• PROVIDED TEXT:
<<<<
(Note: This thread was originally posted on the now-deleted UGC forums, and stickied on the old RGL forum. As a former team leader, I think it has a lot of useful advice despite its age. Luckily, the thread was captured by archive.org before the old forum was disabled, so I’ve taken the liberty of reformatting and reposting it here.)
I’m Sovereign, the leader and sniper of Second Wind. I am writing this guide to try to breathe life into this league. A large part of why it’s seemingly dying is the fact that teams barely live beyond 1 season together. Since I started leading in Season 20 and as my team is still alive I’ve been requested to share my thoughts and experiences on leading.
>>>>
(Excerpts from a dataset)
<<<<
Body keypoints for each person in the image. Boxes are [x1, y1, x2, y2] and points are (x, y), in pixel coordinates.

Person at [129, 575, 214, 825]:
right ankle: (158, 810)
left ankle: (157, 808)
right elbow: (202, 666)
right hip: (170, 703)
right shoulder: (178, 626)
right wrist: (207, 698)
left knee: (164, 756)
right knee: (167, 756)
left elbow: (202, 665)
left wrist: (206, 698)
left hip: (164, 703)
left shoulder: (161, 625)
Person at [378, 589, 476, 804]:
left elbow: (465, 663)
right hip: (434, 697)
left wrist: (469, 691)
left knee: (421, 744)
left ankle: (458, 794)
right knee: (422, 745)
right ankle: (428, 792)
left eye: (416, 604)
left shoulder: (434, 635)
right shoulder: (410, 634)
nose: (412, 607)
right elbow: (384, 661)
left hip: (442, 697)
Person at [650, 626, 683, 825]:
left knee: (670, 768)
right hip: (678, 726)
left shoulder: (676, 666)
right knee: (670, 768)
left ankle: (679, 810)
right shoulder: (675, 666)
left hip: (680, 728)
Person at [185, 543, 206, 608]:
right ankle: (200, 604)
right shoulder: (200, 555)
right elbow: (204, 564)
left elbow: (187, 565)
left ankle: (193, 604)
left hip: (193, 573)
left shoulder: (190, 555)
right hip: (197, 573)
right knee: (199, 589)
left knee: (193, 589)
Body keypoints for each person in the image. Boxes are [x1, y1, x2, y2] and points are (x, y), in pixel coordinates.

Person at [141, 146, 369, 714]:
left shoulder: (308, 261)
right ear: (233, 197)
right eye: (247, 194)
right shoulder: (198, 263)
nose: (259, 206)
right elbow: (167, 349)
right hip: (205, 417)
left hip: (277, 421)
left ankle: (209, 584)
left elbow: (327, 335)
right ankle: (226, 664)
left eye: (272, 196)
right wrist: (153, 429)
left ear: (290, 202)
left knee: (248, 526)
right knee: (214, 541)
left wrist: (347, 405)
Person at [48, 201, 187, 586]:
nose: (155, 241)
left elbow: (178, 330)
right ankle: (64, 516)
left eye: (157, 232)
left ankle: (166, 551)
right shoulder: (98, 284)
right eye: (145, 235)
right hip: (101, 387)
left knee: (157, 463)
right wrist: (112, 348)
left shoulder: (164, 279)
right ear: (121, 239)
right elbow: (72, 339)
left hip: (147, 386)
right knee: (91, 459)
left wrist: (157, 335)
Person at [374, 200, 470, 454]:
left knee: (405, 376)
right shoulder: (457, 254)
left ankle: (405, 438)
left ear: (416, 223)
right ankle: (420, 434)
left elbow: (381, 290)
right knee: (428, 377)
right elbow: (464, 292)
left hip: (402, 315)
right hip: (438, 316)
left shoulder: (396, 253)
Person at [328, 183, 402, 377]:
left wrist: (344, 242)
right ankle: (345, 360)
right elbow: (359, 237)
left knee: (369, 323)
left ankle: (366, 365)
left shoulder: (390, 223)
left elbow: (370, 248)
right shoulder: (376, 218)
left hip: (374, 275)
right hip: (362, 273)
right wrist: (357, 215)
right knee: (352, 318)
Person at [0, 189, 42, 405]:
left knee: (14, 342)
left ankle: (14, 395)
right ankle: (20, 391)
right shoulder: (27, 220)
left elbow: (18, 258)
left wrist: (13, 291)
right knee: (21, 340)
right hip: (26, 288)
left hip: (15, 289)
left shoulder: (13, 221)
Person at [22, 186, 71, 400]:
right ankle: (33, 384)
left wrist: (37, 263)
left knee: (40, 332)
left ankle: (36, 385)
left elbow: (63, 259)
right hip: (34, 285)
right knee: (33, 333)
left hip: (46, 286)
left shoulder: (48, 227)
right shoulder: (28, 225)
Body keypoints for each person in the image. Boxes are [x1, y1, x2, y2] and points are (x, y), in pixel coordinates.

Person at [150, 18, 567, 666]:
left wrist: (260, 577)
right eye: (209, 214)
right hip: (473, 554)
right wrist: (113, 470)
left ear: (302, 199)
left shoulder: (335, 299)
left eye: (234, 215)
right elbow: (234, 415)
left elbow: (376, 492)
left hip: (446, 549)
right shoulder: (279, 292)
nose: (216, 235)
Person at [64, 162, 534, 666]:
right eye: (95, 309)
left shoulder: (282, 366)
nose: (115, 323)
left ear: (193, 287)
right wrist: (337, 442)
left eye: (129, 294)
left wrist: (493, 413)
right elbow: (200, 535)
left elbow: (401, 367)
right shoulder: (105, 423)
>>>>
<<<<
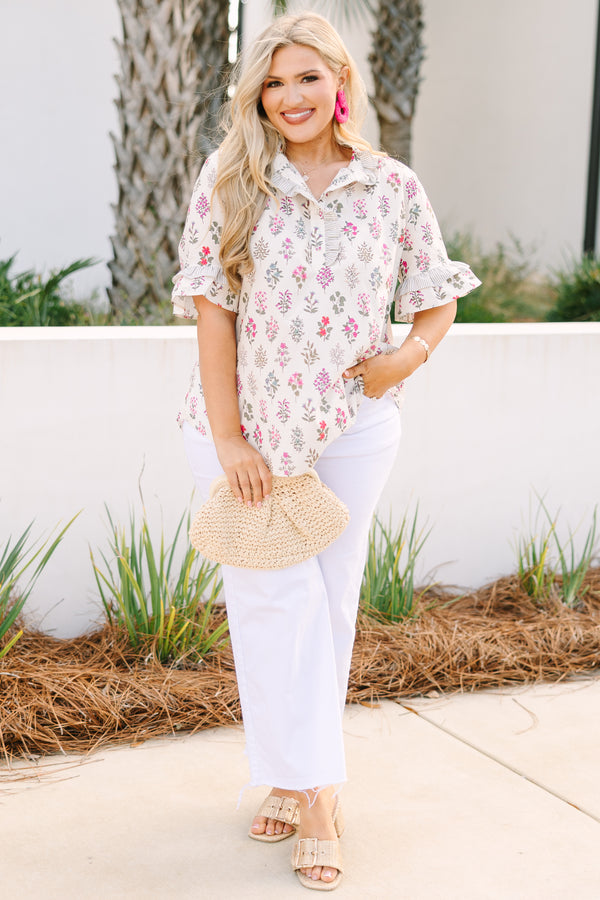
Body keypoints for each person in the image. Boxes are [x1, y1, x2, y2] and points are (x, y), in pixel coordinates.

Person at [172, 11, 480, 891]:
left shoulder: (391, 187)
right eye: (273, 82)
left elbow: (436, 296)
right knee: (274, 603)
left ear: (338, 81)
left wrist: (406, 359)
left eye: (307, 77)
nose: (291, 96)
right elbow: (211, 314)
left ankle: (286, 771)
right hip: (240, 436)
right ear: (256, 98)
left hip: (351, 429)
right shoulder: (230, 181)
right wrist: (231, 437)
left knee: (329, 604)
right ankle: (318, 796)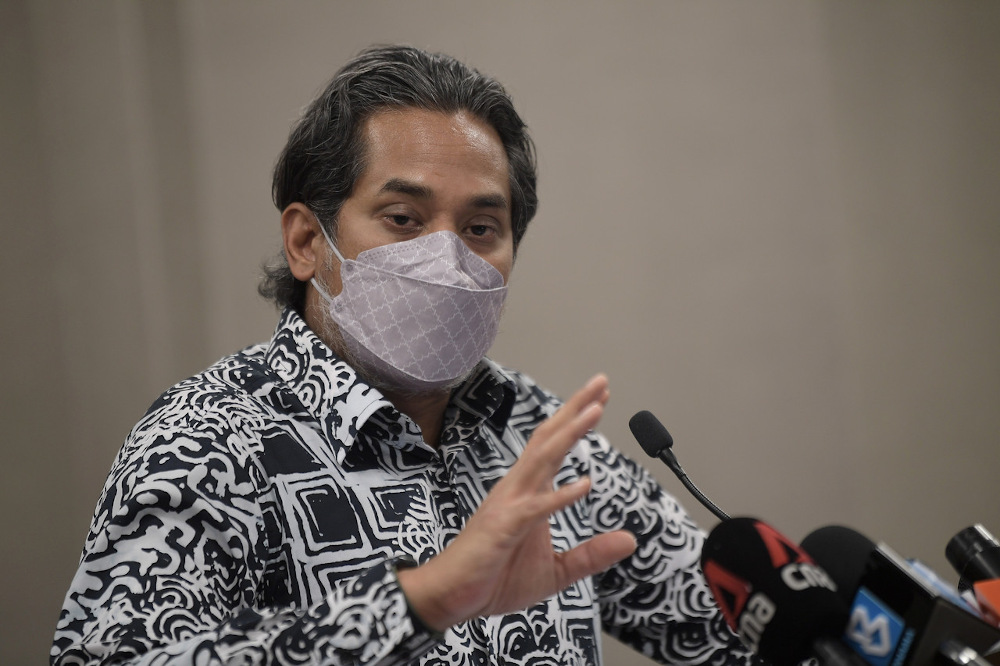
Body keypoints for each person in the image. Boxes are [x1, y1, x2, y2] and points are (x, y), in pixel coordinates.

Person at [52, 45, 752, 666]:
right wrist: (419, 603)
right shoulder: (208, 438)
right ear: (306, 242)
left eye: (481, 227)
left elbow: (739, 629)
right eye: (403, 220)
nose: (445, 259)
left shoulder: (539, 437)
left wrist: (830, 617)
>>>>
<<<<
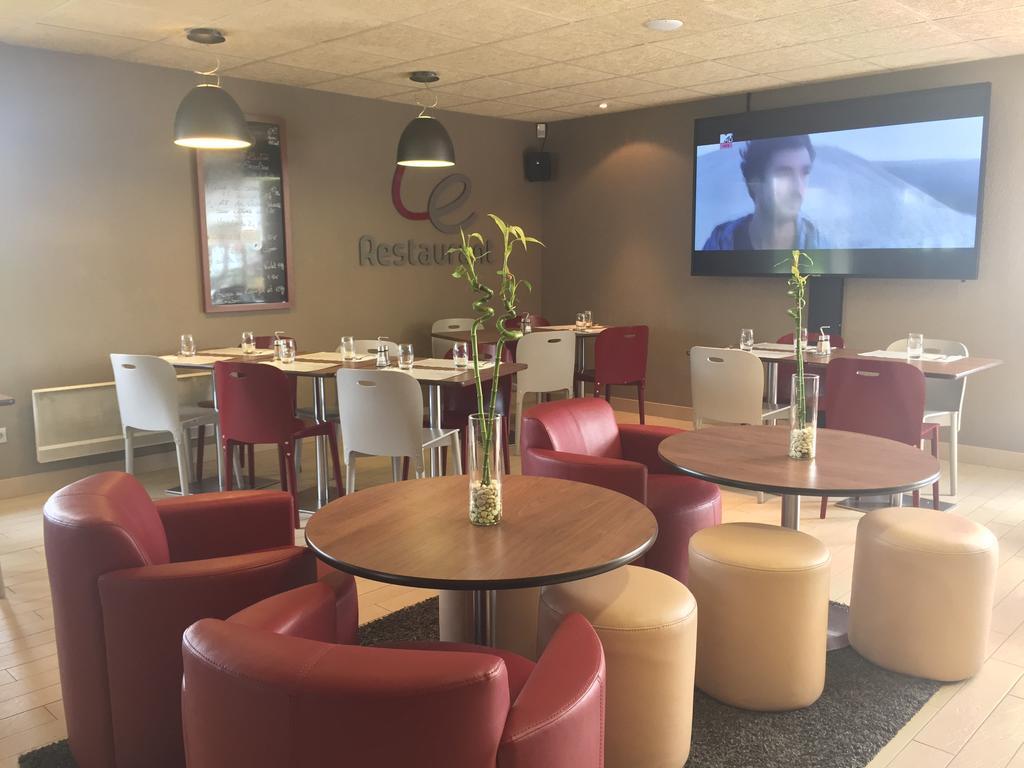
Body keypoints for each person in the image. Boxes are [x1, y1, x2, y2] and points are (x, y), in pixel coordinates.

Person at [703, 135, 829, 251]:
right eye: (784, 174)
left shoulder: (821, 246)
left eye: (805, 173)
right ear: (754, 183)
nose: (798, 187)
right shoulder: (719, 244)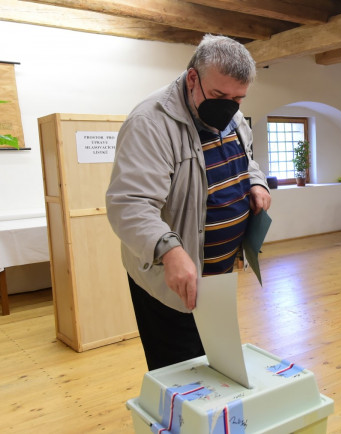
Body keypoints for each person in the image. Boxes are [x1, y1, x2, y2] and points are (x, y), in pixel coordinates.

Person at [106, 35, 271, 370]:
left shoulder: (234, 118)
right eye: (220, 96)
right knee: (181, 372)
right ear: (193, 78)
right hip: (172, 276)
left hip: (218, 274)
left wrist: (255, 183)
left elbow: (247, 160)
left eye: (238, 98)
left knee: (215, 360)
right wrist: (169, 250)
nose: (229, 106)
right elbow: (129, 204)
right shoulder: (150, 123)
>>>>
• WORK ORDER: Update the forum post between "(Note: This thread" and "reposting it here.)", inclusive, so that "team leader" becomes "team captain". You won't need the entries for anything here.

• OUTPUT FOR THIS EXERCISE:
(Note: This thread was originally posted on the now-deleted UGC forums, and stickied on the old RGL forum. As a former team captain, I think it has a lot of useful advice despite its age. Luckily, the thread was captured by archive.org before the old forum was disabled, so I’ve taken the liberty of reformatting and reposting it here.)